Начало 18.07.2010 12:15.
Окончание 18.07.2010 13:50.
Я проснулся и глянул на часы. Двенадцать пятнадцать. Не спеша залез под прохладный душ и простоял там несколько минут, соображая, куда лучше идти — в штаб дружины, или побродить по городу, в расчете встретить владелицу бирюзового рюкзачка и остановился на первом. Вскоре я вышел из квартиры, и тут возникла сложность с запиранием двери. Ключ с легкостью вошел в разболтанный замок, но ни в какую не желал поворачиваться. Я вытащил ключ и попытался вставить его еще раз. Тот же эффект. Наверху хлопнула дверь, и раздались шаги: кто-то, кажется, два человека, начали спускаться вниз. Я подумал, что в таком маленьком доме все жильцы должны друг друга знать в лицо. Что мне им ответить, если спросят, кто я, и почему вожусь с замком чужой квартиры. Я подумал, что будет естественно, если я обращусь к соседям первым и посетую на сломанный замок.

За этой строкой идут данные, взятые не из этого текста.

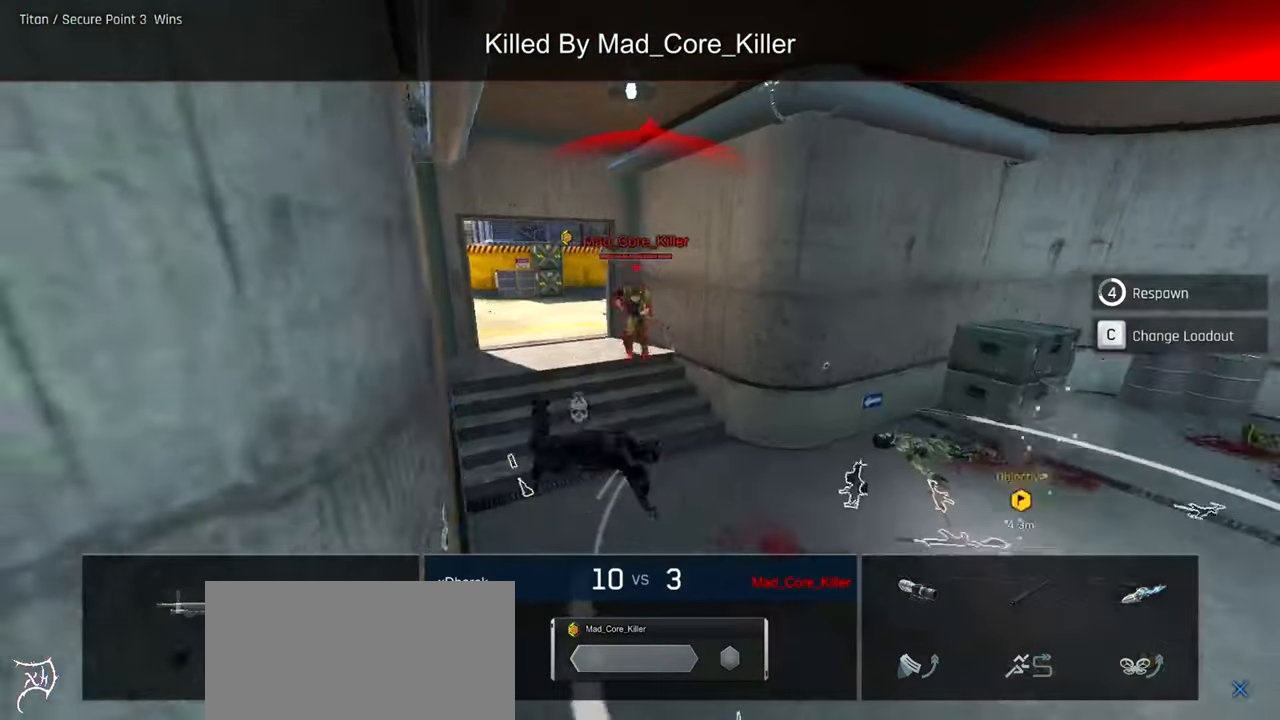
{"keys": [], "mouse": [], "events": []}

Жаль, что я не знаю, как зовут хозяина квартиры. Я повернул с улыбкой голову налево и увидел спускающуюся девицу Попову. Ее сопровождал высокий мужик плейбоистого вида. Решение пришло мгновенно. Улыбнувшись еще шире, я произнес:
— Здравствуйте, Елена Александровна. Я — Андрей Траутман. Секвенториум прислал меня к вам на помощь, — надеюсь, я рассчитал правильно. Про Секвенториум любительница секвенций должна знать, а что касается помощи, то кому она не нужна. Тем более, что у бедной девушки недавно пропал любимый рюкзачок. — Ваш рюкзак уже у нас, — добавил я, надеясь, что мой голос звучит убедительно. Плейбой обогнул спутницу и вплотную приблизился ко мне. Он был на полголовы ниже меня, но гораздо массивней и, по-видимому, сильней.
— Давайте, пройдем в квартиру, — предложил я. — Нам нужно поговорить, — мужчина оглянулся на молодую женщину, и та еле заметно кивнула головой. Я распахнул дверь, которую так и не сумел запереть, и пропустил гостей вперед. С трудом вытаскивая ключ, я успел сообразить, что пара вышла из квартиры Попцова.

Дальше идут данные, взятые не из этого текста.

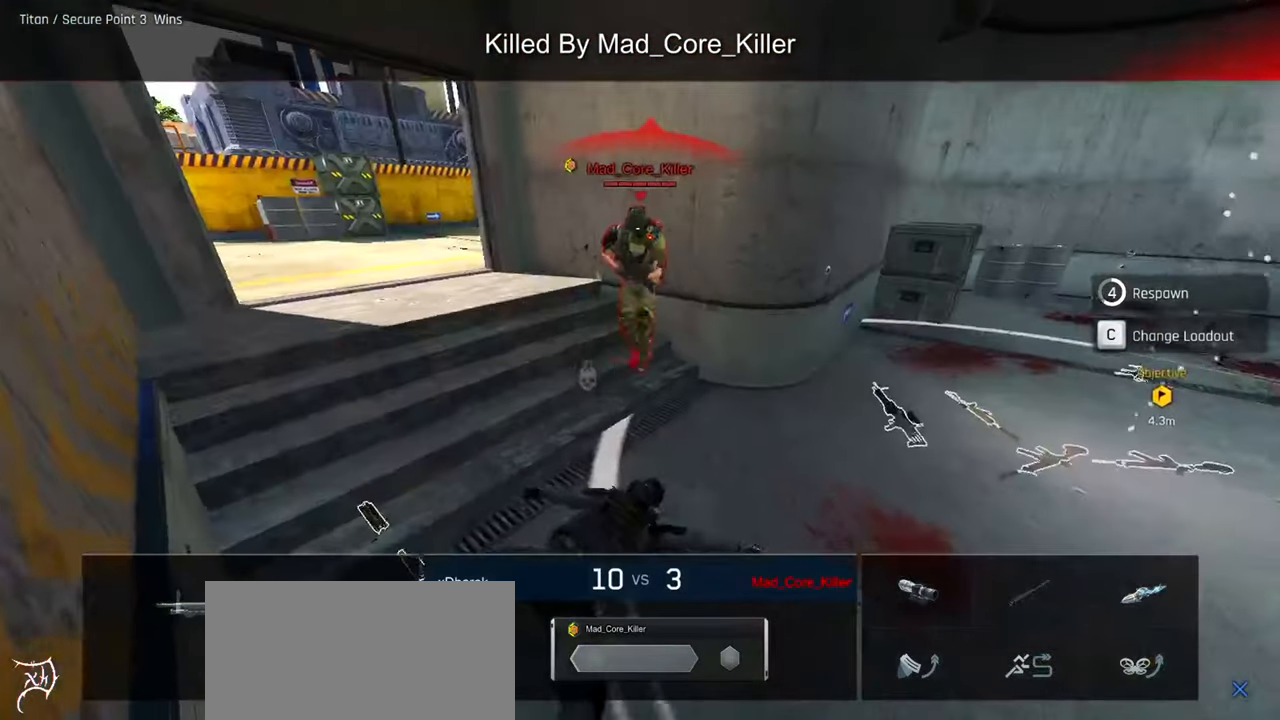
{"keys": [], "mouse": [], "events": []}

— Проходите, пожалуйста, на кухню, в комнате не прибрано, — попросил я. Зайдя на кухню, я увидел, что женщина уже сидит на колченогом стуле, а мужчина занял позицию у окна, и оба выжидающе на меня смотрят. Первой молчание нарушила женщина:
— Я вас помню. Вы выходили из помещения дружины.

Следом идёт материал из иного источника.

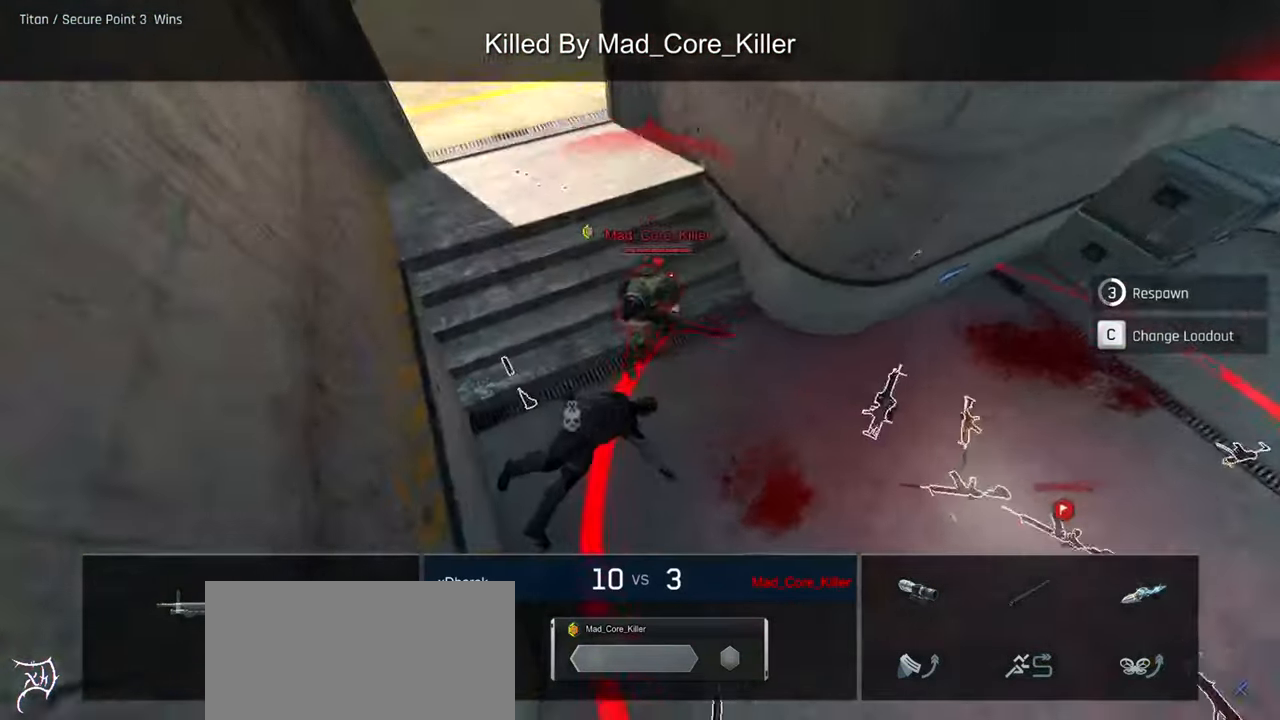
{"keys": [], "mouse": [], "events": []}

Нужно импровизировать, — подумал я и объяснил:
— Да. Нас пытались задержать. Пришлось освобождаться довольно нецивилизованными методами, — не желая останавливаться на подробностях, я продолжил:
— В распоряжении человека, который жил этажом выше, оказались рецепты секвенций. Этими рецептами очень настойчиво пытались завладеть некие лица. Рецептов они пока не получили, но человек мертв.
— Мы знаем, — кивнул мужчина, — я племянник Попцова.
— Вы — Иван Сергеевич, — сообразил я. Мужчина снова кивнул головой. На сей раз молча. Я совершенно не знал, что говорить дальше, но молчать было нельзя:
— Ваш дядя прислал нам по почте фрагменты рецептов. Он хотел, чтобы мы нашли недостающие части.
— Какого цвета был конверт? — неожиданно спросил Иван.
— Желтого. Большой конверт желтого цвета.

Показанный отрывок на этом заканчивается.